Humans Hallucinate Too: Language Models Identify and Correct Subjective Annotation Errors With Label-in-a-Haystack Prompts

TL;DR

The paper tackles subjective annotation challenges by proposing LiaHR, a framework that uses LLMs to verify and rectify labels in real-time during annotation. It introduces reasonableness labels and the Label-in-a-Haystack prompting scheme, which leverages model priors to detect and correct unreasonable annotations while preserving viewpoint diversity. Through proxy properties, human evaluations, and ecological validity studies across SemEval, GoEmotions, MFRC, and QueerReclaimLex, LiaHR demonstrates improved label quality and downstream gains for smaller models. The approach offers practical integration into annotation pipelines to enhance signal-to-noise ratios in complex subjective tasks, with code and methodological details provided for reproducibility.

Abstract

Modeling complex subjective tasks in Natural Language Processing, such as recognizing emotion and morality, is considerably challenging due to significant variation in human annotations.
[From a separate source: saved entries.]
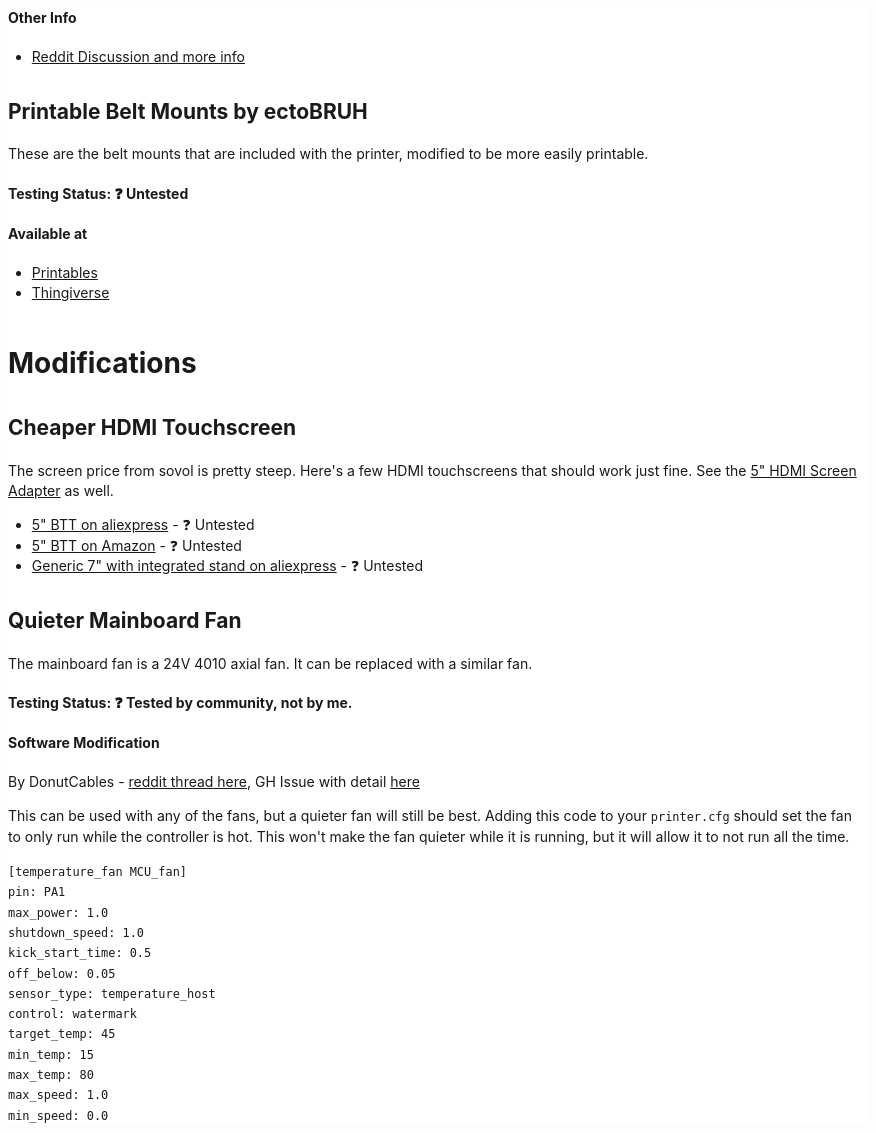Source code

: #### Other Info
- [Reddit Discussion and more info](https://www.reddit.com/r/Sovol/comments/1c82929/klicky_probe_mod_for_sovol_sv08/)

## Printable Belt Mounts by ectoBRUH
These are the belt mounts that are included with the printer, modified to be more easily printable.

#### Testing Status: ❓ Untested

#### Available at
- [Printables](https://www.printables.com/model/851693)
- [Thingiverse](https://www.thingiverse.com/thing:6588421)

# Modifications

## Cheaper HDMI Touchscreen
The screen price from sovol is pretty steep. Here's a few HDMI touchscreens that should work just fine. See the [5" HDMI Screen Adapter](#btt-5-hdmi-screen-adapter-by-nadir) as well.

- [5" BTT on aliexpress](https://www.aliexpress.us/item/3256805702942821.html) - ❓ Untested
- [5" BTT on Amazon](https://www.amazon.com/BIGTREETECH-Display-800x480-Compatible-Raspberry/dp/B0BC4CPDC3) - ❓ Untested
- [Generic 7" with integrated stand on aliexpress](https://www.aliexpress.us/item/3256805771551994.html) - ❓ Untested

## Quieter Mainboard Fan
The mainboard fan is a 24V 4010 axial fan. It can be replaced with a similar fan.

#### Testing Status: ❓ Tested by community, not by me.

#### Software Modification
By DonutCables - [reddit thread here](https://www.reddit.com/r/Sovol/comments/1cqntzu/first_mod_on_my_sv08_noctua_fan_for_the/), GH Issue with detail [here](https://github.com/adepssimius/everything-sovol-sv08/issues/3)

This can be used with any of the fans, but a quieter fan will still be best. Adding this code to your `printer.cfg` should set the fan to only run while the controller is hot. This won't make the fan quieter while it is running, but it will allow it to not run all the time.

```
[temperature_fan MCU_fan]
pin: PA1
max_power: 1.0
shutdown_speed: 1.0
kick_start_time: 0.5
off_below: 0.05
sensor_type: temperature_host
control: watermark
target_temp: 45
min_temp: 15
max_temp: 80
max_speed: 1.0
min_speed: 0.0
```
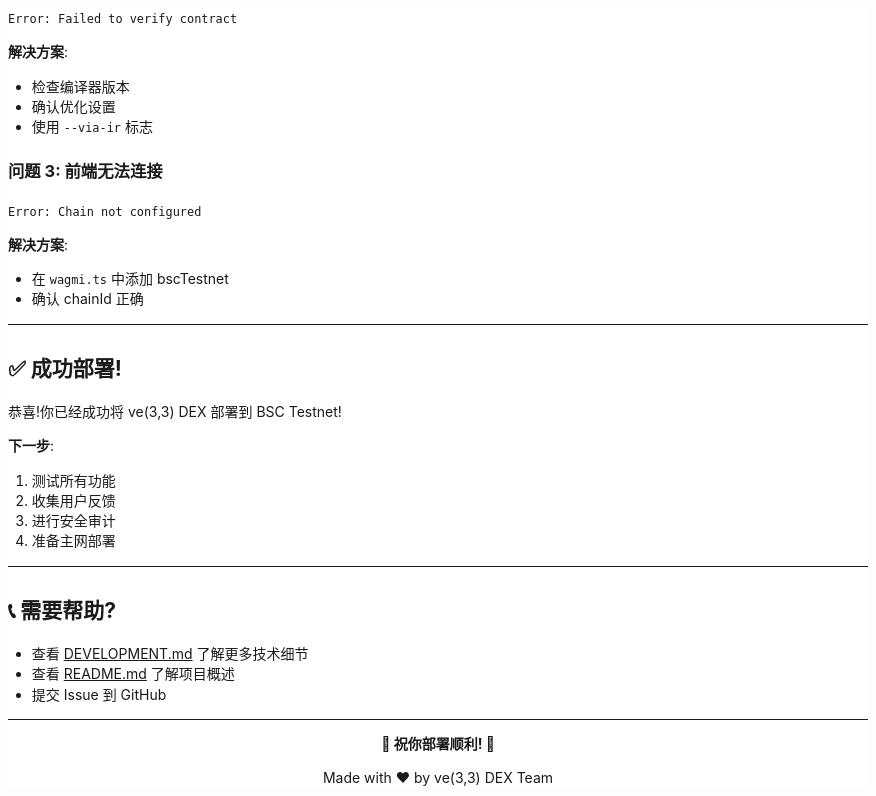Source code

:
 ```
Error: Failed to verify contract
```

**解决方案**:
- 检查编译器版本
- 确认优化设置
- 使用 `--via-ir` 标志

### 问题 3: 前端无法连接

```
Error: Chain not configured
```

**解决方案**:
- 在 `wagmi.ts` 中添加 bscTestnet
- 确认 chainId 正确

---

## ✅ 成功部署!

恭喜!你已经成功将 ve(3,3) DEX 部署到 BSC Testnet!

**下一步**:
1. 测试所有功能
2. 收集用户反馈
3. 进行安全审计
4. 准备主网部署

---

## 📞 需要帮助?

- 查看 [DEVELOPMENT.md](DEVELOPMENT.md) 了解更多技术细节
- 查看 [README.md](../README.md) 了解项目概述
- 提交 Issue 到 GitHub

---

<div align="center">

**🎉 祝你部署顺利! 🎉**

Made with ❤️ by ve(3,3) DEX Team

</div>
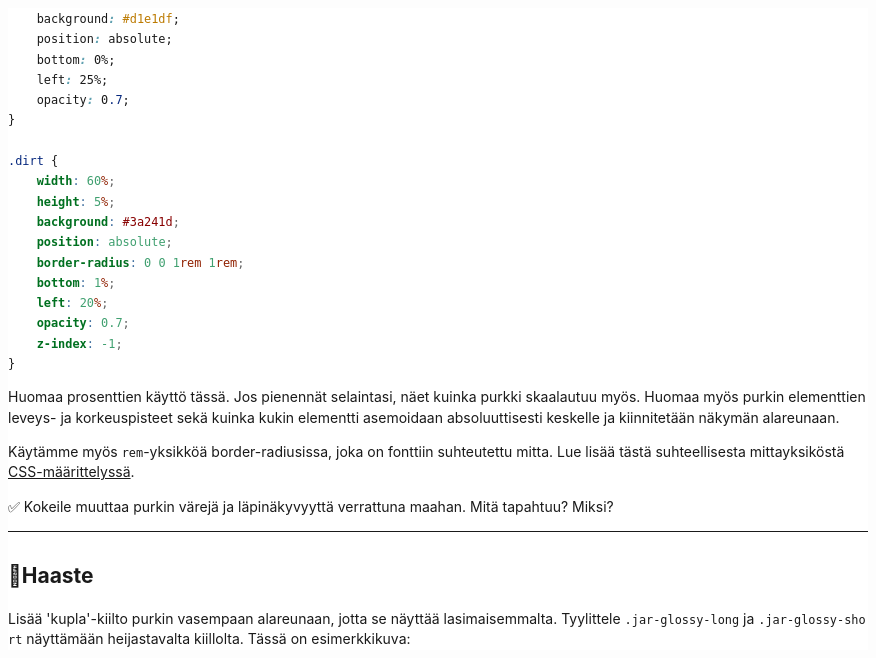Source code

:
 ```CSS
	background: #d1e1df;
	position: absolute;
	bottom: 0%;
	left: 25%;
	opacity: 0.7;
}

.dirt {
	width: 60%;
	height: 5%;
	background: #3a241d;
	position: absolute;
	border-radius: 0 0 1rem 1rem;
	bottom: 1%;
	left: 20%;
	opacity: 0.7;
	z-index: -1;
}
```

Huomaa prosenttien käyttö tässä. Jos pienennät selaintasi, näet kuinka purkki skaalautuu myös. Huomaa myös purkin elementtien leveys- ja korkeuspisteet sekä kuinka kukin elementti asemoidaan absoluuttisesti keskelle ja kiinnitetään näkymän alareunaan.

Käytämme myös `rem`-yksikköä border-radiusissa, joka on fonttiin suhteutettu mitta. Lue lisää tästä suhteellisesta mittayksiköstä [CSS-määrittelyssä](https://www.w3.org/TR/css-values-3/#font-relative-lengths).

✅ Kokeile muuttaa purkin värejä ja läpinäkyvyyttä verrattuna maahan. Mitä tapahtuu? Miksi?

---

## 🚀Haaste

Lisää 'kupla'-kiilto purkin vasempaan alareunaan, jotta se näyttää lasimaisemmalta. Tyylittele `.jar-glossy-long` ja `.jar-glossy-short` näyttämään heijastavalta kiillolta. Tässä on esimerkkikuva:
This variation often reflects reasonable differences in semantic interpretations rather than mere noise, necessitating methods to distinguish between legitimate subjectivity and error. We address this challenge by exploring label verification in these contexts using Large Language Models (LLMs). First, we propose a simple In-Context Learning binary filtering baseline that estimates the reasonableness of a document-label pair. We then introduce the Label-in-a-Haystack setting: the query and its label(s) are included in the demonstrations shown to LLMs, which are prompted to predict the label(s) again, while receiving task-specific instructions (e.g., emotion recognition) rather than label copying. We show how the failure to copy the label(s) to the output of the LLM are task-relevant and informative. Building on this, we propose the Label-in-a-Haystack Rectification (LiaHR) framework for subjective label correction: when the model outputs diverge from the reference gold labels, we assign the generated labels to the example instead of discarding it. This approach can be integrated into annotation pipelines to enhance signal-to-noise ratios. Comprehensive analyses, human evaluations, and ecological validity studies verify the utility of LiaHR for label correction. Code is available at https://github.com/gchochla/liahr.

Figures (16)

• Figure 1: Label-in-a-Haystack Rectification (LiaHR): The query also appears in the prompt as a demo. The LLM is instructed to perform the actual task, as captured by the label names. We leverage the failure to correctly copy-paste the query's label to flag the query-label pair, for filtering or even correction based on the prediction.
• Figure 2: Success rate of copying the labels in LiaHR on SemEval when using the gold and random labels for the query in the prompt across various numbers of demonstrations. We also show performance w.r.t. the gold labels when using random query labels.
• Figure 3: Baseline "reasonable" scores on SemEval when using gold and random input-label pairs.
• Figure 4: Success rate of copying the labels in LiaHR on GoEmotions when using the gold and random labels for the query in the prompt across various numbers of demonstrations. We also show performance w.r.t. the gold labels when using random query labels.
• Figure 5: Baseline "reasonable" scores on GoEmotions when using gold and random input-label pairs.